Neal Carter was part of an advance party to Berlin, finally arriving at Gatow Air Base where he was involved in the aircraft armament maintenance program for the Spitfires of 451 Squadron.
He managed to see a fair bit of Berlin during his stay, including the 1936 Olympic Games stadium, the Tiergarten Forest which had been virtually destroyed in the search for firewood, the Russian War Memorial and the Brandenburg Gate.
But the highlight was a visit to Hitler's study. He was there with a colleague and after taking a photograph of the Chancellery courtyard, was approached by a British army officer.

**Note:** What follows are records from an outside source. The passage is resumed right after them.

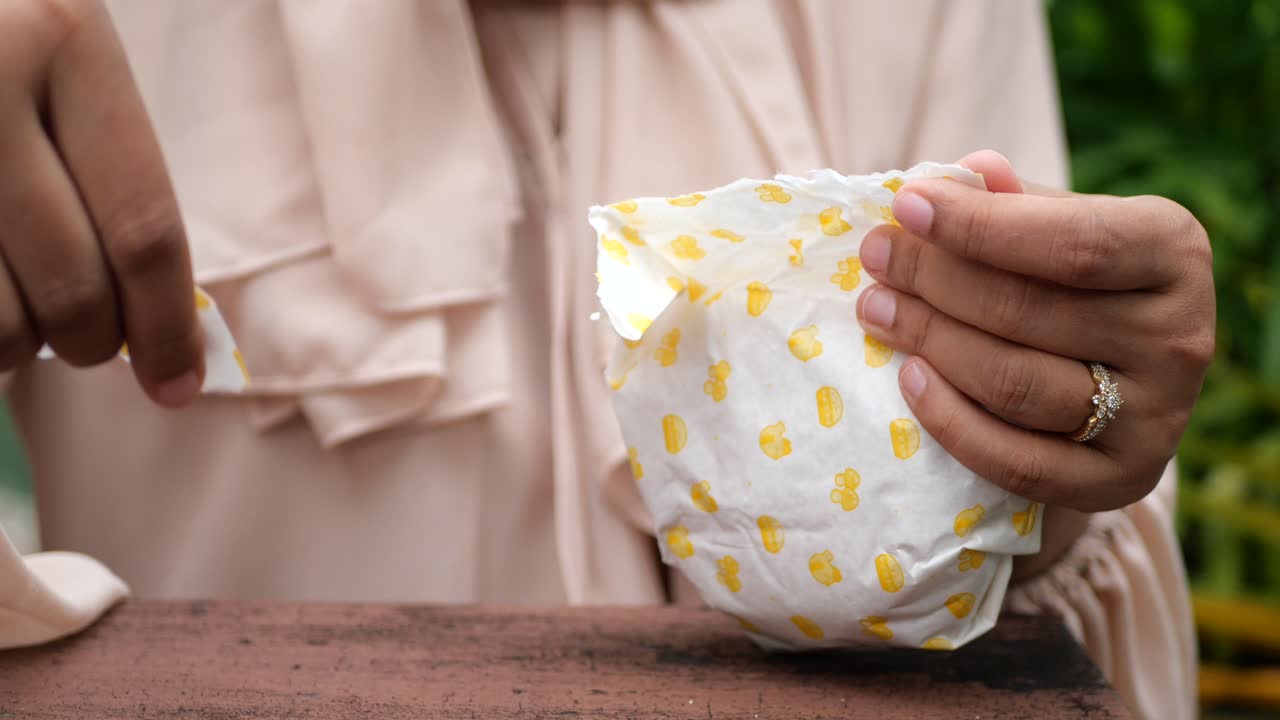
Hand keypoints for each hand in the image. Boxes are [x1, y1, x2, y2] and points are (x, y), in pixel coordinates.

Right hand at [0, 1, 201, 404]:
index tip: (179, 386)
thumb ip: (104, 169)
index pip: (144, 226)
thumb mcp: (57, 58)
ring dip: (14, 348)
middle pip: (74, 286)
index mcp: (68, 41)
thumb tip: (161, 319)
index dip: (167, 327)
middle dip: (93, 342)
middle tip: (90, 342)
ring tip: (18, 316)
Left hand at [856, 150, 1214, 511]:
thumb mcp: (1058, 226)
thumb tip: (963, 173)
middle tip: (875, 258)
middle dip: (934, 279)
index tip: (906, 205)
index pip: (1072, 243)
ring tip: (876, 308)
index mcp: (1174, 252)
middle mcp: (1180, 337)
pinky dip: (951, 420)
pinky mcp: (1119, 483)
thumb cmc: (1074, 281)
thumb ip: (1012, 203)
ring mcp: (1155, 418)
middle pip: (1029, 311)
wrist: (1123, 382)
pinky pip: (1016, 462)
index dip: (980, 227)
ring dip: (930, 341)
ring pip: (1015, 384)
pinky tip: (908, 376)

"He asked if we were interested in inspecting Hitler's study, stating that he had a pass for twelve persons and an extra two would never be noticed by the Russian soldiers. Naturally, we jumped at the chance and joined the group," Neal Carter recalled.

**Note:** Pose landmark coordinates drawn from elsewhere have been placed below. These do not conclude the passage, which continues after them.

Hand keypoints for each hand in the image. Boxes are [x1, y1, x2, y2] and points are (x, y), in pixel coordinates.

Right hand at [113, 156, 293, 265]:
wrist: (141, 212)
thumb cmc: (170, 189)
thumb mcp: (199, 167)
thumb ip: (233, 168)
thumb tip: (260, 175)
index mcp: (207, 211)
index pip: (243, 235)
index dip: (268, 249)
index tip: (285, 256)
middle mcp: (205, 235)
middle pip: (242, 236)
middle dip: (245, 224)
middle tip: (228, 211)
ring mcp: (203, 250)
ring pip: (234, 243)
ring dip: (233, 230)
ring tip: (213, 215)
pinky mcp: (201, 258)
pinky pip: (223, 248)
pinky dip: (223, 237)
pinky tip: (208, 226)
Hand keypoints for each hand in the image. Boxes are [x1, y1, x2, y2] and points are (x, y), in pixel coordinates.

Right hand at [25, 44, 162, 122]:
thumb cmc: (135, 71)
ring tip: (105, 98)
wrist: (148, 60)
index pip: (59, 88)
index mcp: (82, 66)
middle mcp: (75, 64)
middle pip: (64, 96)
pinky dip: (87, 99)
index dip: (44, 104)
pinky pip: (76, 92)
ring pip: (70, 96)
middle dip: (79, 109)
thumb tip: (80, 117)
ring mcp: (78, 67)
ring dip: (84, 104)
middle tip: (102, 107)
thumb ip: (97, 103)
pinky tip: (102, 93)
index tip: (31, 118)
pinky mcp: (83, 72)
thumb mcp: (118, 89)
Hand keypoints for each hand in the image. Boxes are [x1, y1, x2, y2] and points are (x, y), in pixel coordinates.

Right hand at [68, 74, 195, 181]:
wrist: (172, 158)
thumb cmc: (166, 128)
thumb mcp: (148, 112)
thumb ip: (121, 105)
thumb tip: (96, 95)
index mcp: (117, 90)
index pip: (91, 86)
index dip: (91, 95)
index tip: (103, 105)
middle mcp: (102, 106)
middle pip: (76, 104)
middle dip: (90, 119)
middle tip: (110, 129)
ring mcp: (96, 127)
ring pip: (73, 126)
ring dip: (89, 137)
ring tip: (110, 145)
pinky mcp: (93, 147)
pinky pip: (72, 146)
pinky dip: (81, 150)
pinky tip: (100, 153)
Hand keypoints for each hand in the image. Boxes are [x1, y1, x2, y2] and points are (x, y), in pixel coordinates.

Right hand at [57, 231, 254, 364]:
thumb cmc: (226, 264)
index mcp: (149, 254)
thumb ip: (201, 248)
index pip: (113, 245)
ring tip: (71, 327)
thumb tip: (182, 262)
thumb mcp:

"From the office in the courtyard we were escorted by two armed Russian guards, one leading, the other at the rear, and both at the ready. We had to walk past other offices to reach the main stone entrance steps to the Chancellery but unfortunately were unable to see whether or not they were occupied or in use.
"To our left, in one section of the courtyard, between a wall and the massive four columns which dominated the front stood the skeletal remains of a German scout car, just one of the many that would have once filled the area. Then up the steps to a long porch where a metal reminder of the Nazi regime, the German eagle and the swastika now lay to one side of the entrance where it had been blown from its original position directly above the main doors.

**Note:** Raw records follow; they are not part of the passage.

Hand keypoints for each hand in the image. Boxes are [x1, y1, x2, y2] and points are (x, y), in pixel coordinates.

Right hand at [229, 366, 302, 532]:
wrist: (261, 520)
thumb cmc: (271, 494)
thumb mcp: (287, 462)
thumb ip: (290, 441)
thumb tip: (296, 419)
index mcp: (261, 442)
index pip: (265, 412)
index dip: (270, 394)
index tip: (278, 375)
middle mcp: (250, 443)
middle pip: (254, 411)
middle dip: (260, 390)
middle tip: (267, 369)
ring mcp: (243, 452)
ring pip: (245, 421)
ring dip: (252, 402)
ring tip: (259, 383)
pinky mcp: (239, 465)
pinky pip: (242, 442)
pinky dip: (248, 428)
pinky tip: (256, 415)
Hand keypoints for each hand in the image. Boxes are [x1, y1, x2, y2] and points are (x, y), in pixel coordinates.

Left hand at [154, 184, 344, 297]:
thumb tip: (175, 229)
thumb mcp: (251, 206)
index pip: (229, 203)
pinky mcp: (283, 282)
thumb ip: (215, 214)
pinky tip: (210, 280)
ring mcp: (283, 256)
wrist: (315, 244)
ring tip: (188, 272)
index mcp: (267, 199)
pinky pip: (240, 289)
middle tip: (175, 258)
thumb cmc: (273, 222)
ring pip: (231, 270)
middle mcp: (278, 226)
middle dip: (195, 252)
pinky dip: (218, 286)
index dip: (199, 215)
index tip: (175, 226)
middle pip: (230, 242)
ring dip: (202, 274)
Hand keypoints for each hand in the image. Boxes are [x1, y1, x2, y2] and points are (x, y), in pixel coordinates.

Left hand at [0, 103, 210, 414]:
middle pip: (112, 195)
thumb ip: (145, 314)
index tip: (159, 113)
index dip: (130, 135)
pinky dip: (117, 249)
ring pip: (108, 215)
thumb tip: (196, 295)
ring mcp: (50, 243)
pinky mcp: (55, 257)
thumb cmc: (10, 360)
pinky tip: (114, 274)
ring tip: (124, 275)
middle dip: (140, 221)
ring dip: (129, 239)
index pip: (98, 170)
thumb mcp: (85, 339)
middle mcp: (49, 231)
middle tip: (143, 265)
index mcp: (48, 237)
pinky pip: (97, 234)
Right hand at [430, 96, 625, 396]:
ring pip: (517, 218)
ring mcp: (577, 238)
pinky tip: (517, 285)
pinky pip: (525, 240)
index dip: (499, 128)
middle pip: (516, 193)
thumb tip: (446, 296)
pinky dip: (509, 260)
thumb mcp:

"The Russian guard pushed open the right hand side of the huge pair of wooden doors and we were in the foyer. Our attention was immediately drawn to a large hole in the timber flooring and around which we had to carefully skirt, a hole apparently made by a bomb which had crashed through the roof above, through the floor and into the basement where it lay, unexploded at the time.
"Then we were guided along a narrow bare boarded floor passage to another wooden door, this time a single. Again the guard opened it and we were in what we were told had been Hitler's study.
"It was a room roughly twenty foot square, bare of all furniture, with ceilings approximately fifteen feet high. Apart from the way we had entered, the only other exit was through double French doors which opened onto a concrete wall. Strangely, the glass in these doors was still intact.
"Inside and opposite these doors was a fireplace with a mantel, not big, being only the size of a normal domestic style fireplace. The floors here were also wooden and littered with broken wall tiles, which, in my memory, were a fawn-brown colour, some still clinging to the walls.
"Two glass chandeliers hung overhead, most of the glass shattered, slivers mingling with the smashed pieces of tile. These were broken either by bomb vibrations or by the Russian troops.
"While we wandered around looking and wondering, one guard stood at the French doors, the other at the entrance but both watched our every move.
"It was a strange sensation being in that room, the place where so many decisions would have been made. There was excitement mingled with disappointment that there had been nothing left for us to see, no tangible evidence of the man who had spent so much time there.
"We saw the debris, the results of war and man's destruction, the only remaining symbol being that ignored eagle with its Nazi swastika that had been lying discarded outside. So much had been removed and yet this had been left. I couldn't help but wonder why.
"Once outside and in the street, I approached the British army officer and thanked him for allowing us to join his group and so enabling us to go on the inspection. He agreed it had been extremely interesting and then laughed heartily as he cheerfully informed us that it had all been carried out on a forged entry pass.
"We could well have done without that disturbing piece of news and with youthful imagination visualised being arrested and sent to Siberia!
"So the visit to the Chancellery was an experience that I have never forgotten."